Неужели он не понимает? Не чувствует? Я вздыхаю:
— Бедный Есенин! Мне так жаль, так жаль его.
— Жаль его? — возмущенно переспрашивает он.— Жаль Есенина? Ну, это вы бросьте! Жалеть его абсолютно не за что. Редко кому, как ему, в жизни везет. Не по заслугам везет. Дарованьице у него маленькое, на грош, на полушку, а он всероссийскую славу, как жар-птицу, за хвост поймал, женился, пусть на старой, но все-таки мировой знаменитости и отправился в турне по Европе и Америкам. Лучше уж, раз у вас такие большие запасы жалости, пожалейте всех бедных, бездомных эмигрантов, да и тех, кто в России мучаются, а не счастливчика Есенина,— уже с раздражением запальчиво заканчивает он.
Он ждет, что я начну с ним спорить.
Но я не спорю.
— Вы правы. Мне всех жалко. Господи, как жестока жизнь, как несчастны люди! Все без исключения. Особенно Есенин и она, Айседора. Ведь и ей очень тяжело...
Когда я вернулась из санатории, Есенин уже уехал в Америку.
Письма от него я так и не получила. Ведь он сказал мне, что не напишет. Но я почему-то все же думала, что он вспомнит обо мне, вспомнит и напишет.

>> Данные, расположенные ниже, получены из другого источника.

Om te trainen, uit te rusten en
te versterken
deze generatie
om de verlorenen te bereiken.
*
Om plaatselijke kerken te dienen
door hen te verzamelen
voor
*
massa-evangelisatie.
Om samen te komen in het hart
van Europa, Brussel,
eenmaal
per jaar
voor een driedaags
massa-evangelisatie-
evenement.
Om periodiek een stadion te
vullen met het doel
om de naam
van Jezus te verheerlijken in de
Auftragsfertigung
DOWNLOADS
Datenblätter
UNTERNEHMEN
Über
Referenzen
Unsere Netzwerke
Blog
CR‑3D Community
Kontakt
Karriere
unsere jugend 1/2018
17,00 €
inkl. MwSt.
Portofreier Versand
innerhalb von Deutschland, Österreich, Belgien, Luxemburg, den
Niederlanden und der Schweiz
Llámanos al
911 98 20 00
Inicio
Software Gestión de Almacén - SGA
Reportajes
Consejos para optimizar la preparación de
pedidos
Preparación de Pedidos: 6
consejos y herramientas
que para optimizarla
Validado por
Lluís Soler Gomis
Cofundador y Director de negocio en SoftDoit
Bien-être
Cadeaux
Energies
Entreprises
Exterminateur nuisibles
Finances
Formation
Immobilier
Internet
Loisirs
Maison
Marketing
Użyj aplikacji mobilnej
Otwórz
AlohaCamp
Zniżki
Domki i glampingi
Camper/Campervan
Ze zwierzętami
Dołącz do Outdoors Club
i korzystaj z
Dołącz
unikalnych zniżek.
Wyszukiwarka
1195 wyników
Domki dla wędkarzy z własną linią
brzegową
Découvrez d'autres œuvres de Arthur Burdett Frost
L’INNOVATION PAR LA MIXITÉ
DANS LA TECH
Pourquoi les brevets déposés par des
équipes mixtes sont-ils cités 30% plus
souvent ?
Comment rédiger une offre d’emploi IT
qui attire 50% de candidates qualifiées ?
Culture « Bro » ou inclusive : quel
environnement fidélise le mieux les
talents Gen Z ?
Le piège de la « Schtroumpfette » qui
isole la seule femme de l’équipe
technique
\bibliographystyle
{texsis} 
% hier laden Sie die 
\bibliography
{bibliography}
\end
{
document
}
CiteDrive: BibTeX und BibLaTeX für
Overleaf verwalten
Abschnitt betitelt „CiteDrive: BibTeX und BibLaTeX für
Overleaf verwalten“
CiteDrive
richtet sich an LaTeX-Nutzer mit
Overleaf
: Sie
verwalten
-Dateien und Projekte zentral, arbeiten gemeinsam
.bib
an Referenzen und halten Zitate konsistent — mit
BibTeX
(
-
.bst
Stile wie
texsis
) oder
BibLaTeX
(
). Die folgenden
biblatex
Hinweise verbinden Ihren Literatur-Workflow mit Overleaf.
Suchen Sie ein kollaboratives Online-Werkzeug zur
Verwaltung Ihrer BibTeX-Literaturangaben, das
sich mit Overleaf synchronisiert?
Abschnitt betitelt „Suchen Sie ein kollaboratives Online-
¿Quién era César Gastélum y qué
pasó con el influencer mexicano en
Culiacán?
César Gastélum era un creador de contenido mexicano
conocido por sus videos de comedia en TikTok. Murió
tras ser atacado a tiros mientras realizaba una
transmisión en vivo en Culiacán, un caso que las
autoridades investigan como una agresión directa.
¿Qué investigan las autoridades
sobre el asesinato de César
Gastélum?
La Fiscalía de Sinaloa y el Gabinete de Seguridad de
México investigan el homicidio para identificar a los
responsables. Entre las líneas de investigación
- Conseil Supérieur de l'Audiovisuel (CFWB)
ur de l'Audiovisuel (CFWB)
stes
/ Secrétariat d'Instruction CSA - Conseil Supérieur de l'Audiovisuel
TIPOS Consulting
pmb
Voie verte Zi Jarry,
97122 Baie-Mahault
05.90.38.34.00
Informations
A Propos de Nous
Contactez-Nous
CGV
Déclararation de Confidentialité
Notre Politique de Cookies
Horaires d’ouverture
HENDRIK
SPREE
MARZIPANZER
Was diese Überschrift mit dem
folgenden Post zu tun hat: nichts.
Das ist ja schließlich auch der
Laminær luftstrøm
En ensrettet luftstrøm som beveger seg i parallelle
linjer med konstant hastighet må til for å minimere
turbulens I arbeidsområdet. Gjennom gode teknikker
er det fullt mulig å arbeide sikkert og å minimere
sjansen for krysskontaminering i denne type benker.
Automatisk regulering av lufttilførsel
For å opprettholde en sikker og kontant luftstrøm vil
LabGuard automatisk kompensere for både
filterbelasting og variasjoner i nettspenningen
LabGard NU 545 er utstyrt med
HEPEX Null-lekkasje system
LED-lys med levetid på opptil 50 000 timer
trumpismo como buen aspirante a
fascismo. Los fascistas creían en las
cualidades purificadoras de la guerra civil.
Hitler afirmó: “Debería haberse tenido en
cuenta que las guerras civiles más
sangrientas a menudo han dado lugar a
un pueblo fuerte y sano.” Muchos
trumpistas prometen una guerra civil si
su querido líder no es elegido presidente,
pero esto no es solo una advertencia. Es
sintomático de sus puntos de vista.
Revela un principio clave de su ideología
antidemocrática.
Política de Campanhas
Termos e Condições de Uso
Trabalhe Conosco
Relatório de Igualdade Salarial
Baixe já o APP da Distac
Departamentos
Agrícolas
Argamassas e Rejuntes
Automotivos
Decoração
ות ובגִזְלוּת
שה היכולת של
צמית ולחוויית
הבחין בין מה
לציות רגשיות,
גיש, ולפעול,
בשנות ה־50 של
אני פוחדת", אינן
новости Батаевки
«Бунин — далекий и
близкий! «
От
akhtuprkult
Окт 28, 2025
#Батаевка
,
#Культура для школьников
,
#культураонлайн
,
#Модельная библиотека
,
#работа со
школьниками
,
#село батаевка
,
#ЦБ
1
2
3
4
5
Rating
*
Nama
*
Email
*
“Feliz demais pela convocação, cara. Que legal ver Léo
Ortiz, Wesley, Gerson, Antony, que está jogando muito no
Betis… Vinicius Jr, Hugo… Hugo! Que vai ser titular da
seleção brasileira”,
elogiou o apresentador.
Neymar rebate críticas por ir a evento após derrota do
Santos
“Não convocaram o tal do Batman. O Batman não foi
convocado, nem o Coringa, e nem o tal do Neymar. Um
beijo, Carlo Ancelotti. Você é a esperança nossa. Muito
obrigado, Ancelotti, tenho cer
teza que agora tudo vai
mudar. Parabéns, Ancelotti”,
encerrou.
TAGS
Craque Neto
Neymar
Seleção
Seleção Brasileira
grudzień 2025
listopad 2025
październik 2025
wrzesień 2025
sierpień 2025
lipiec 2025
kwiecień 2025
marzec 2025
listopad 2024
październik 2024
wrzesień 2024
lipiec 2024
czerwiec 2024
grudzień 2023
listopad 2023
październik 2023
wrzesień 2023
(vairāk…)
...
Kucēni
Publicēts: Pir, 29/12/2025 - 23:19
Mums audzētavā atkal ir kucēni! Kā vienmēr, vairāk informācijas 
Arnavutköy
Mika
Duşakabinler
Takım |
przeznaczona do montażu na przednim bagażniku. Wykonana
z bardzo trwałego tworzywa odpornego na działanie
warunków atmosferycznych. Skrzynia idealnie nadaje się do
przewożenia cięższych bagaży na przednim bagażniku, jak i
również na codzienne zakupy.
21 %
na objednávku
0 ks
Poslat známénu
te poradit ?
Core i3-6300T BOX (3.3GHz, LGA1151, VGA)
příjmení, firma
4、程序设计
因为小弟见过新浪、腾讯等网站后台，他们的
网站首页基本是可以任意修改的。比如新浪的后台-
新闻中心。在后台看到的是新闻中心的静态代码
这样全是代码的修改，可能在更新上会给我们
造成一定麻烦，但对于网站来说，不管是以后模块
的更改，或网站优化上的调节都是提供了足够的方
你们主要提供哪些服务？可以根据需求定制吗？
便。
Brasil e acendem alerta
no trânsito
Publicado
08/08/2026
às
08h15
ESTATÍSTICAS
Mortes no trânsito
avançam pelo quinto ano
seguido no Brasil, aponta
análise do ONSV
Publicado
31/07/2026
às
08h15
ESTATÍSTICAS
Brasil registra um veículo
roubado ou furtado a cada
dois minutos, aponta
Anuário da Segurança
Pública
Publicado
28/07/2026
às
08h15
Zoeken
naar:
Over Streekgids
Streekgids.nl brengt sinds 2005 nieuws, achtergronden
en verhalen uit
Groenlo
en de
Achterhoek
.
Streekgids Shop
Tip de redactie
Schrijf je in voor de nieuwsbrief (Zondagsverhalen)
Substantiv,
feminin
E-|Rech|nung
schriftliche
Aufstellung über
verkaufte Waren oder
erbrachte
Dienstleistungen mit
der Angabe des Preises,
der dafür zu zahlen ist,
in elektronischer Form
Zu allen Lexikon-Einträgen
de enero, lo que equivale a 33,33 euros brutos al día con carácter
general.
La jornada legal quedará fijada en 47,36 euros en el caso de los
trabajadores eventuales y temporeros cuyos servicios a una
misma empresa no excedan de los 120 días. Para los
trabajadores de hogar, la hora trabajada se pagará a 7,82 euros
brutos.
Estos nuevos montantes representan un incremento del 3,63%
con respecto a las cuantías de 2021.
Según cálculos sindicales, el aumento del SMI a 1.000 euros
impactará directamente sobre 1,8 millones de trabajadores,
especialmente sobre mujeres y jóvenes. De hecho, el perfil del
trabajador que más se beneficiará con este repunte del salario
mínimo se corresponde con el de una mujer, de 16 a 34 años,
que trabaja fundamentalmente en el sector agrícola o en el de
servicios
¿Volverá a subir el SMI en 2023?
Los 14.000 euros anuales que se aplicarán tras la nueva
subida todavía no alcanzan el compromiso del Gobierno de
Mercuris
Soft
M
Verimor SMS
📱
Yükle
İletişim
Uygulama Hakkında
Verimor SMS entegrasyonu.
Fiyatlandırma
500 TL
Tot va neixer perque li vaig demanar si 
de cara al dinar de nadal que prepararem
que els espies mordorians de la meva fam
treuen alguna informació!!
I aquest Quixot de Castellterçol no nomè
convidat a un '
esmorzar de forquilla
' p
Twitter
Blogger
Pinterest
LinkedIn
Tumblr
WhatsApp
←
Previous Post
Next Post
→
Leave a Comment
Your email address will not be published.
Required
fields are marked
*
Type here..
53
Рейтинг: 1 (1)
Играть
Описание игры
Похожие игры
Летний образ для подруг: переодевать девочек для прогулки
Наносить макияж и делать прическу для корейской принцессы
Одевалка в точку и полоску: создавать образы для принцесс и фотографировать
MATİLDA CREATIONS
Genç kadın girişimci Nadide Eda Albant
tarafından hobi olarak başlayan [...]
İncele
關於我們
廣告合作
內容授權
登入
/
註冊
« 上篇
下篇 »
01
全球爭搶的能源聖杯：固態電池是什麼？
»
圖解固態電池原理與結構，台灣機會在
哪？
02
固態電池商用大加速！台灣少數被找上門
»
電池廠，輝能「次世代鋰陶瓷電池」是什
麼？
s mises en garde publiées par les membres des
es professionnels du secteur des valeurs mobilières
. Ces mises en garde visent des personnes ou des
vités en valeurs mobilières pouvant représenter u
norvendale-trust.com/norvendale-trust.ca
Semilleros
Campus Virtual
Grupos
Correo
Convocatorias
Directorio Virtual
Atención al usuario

Мне почему-то казалось, что мы еще непременно встретимся. Не сейчас, так когда-нибудь потом. Но встретимся непременно. И только когда до Парижа дошло известие о самоубийстве Есенина и мне стало ясно, что другой встречи с ним у меня никогда не будет, я заплакала, будто потеряла близкого друга.